The best example of PBW’s ability to catch listeners off guard on Badmeaningood Vol. 3 is a surprisingly effective marriage of two ’80s gems, Joe Jackson’s jazzy “Steppin’ Out” (“probably my favorite song on the whole CD,” offers Manak) and the electro oddity “Punk Rock Rap” by Wild Style stars the Cold Crush Brothers. The finished CD, assembled from 18 slabs of wax that have lived in his crate for the past few years, might have been even more eclectic were it not for the hassle of obtaining the rights to certain selections. “I picked roughly 50 songs, but we were only able to clear maybe 20 of them, because of major labels.”


PBW’S appreciation for all kinds of music is also reflected by the variety of titles released on his acclaimed indie imprint, Stones Throw Records, home to cutting-edge full-lengths by Yesterday’s New Quintet and Quasimoto, as well as The Funky 16 Corners, a soul archivist’s wet dreamfeaturing a slew of vanity-label late-’60s and early-’70s funk rarities, assembled by label manager Eothan Alapatt (a.k.a. Egon)that wound up being featured on NPR and even Sex and the City. (For an introductory overview of the Stones Throw catalog, pick up Peanut Butter Wolf’s Jukebox 45’s, a 22-track set featuring most of the label’s main players, culled from the A- and B-sides of limited-edition 7-inch singles.)

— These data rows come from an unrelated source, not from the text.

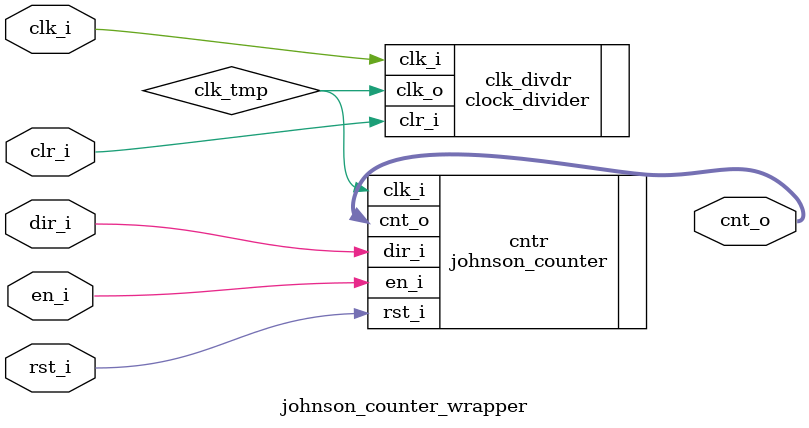
<source format=v>
`timescale 1ns / 1ps

/*******************************************************************************
 16-bit Johnson counter with clock divider.
   
 Inputs:
   clk_i: 1-bit counter clock signal (rising edge triggered)
          clk_i is usually connected to clk_o of a clock divider.
          
   clr_i: 1-bit clock divider clear signal (rising edge triggered)
          clr_i should be mapped to a button.
   
   en_i:  1-bit counter enable signal (active high)
          en_i should be mapped to a switch.
          
   rst_i: 1-bit counter reset signal (rising edge triggered)
          rst_i should be mapped to a button.
          
   dir_i: 1-bit counter direction signal. 0 is shift left, 1 is shift right.
          dir_i should be mapped to a switch.
   
 Output:
   cnt_o: 16-bit counter count signal
          cnt_o can be mapped to LEDs or seven-segment display.
*******************************************************************************/
module johnson_counter_wrapper(
    input         clk_i,
    input         clr_i,
    input         en_i,
    input         rst_i,
    input         dir_i,
    output [15:0] cnt_o
    );
    
    wire clk_tmp;
    
    // initialize a clock divider to prescale clock from 100 MHz to 1 kHz
    clock_divider #(.PSC(100)) clk_divdr (
        .clk_i(clk_i),
        .clr_i(clr_i),
        .clk_o(clk_tmp)
    );
    
    // initialize a 16-bit Johnson counter
    johnson_counter cntr(
        .clk_i(clk_tmp),
        .en_i(en_i),
        .rst_i(rst_i),
        .dir_i(dir_i),
        .cnt_o(cnt_o)
    );
    
endmodule

</source>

Although Manak admits he’d prefer to only issue one or two records a year, the Stones Throw release schedule for 2003 is jam-packed with goodies, including two albums featuring the ever-prolific rapper-producer Madlib: one with Jay Dee (as JayLib), the other with MF Doom (as Madvillian). But the title closest to Manak’s heart is the long-delayed full-length featuring tracks the DJ-producer recorded with his former rhyming partner and friend, Charizma (born Charles Hicks), who died in 1993.

“It’s a trip going back and listening to it,” admits PBW, who founded Stones Throw in 1996 specifically to release Charizma’s posthumous cut “My World Premiere” (also featured on Badmeaningood). “I haven’t heard a lot of those songs in five to 10 years.”

Initially, Manak had reservations about releasing the Charizma material, most of which was cut between 1990 and 1992, before the duo inked a disastrous deal with the Disney-owned Hollywood Records subsidiary label, Basics, which yielded a year’s worth of tracks that were never made available commercially. “I was afraid that the music might sound dated,” he confesses. “But I’m going to make it clear in the packaging that it’s an album that was recorded in the early ’90s. And, that being said, styles have gone in so many directions now that a lot of DJs like to play early-’90s stuff in their sets.”

As for PBW, his own obsession lately is “early-’80s dance music and early house circa ’86 or ’87, back when they first started doing it. That really rough-sounding shit, the unmastered private-label stuff.” How much of that will wind up in Friday night’s program? It’s well worth stopping by to find out. Even if you’re one of those 1.5 million allergy sufferers, this is a rare chance to have a taste of Peanut Butter that’ll prove life-affirming, not life-threatening.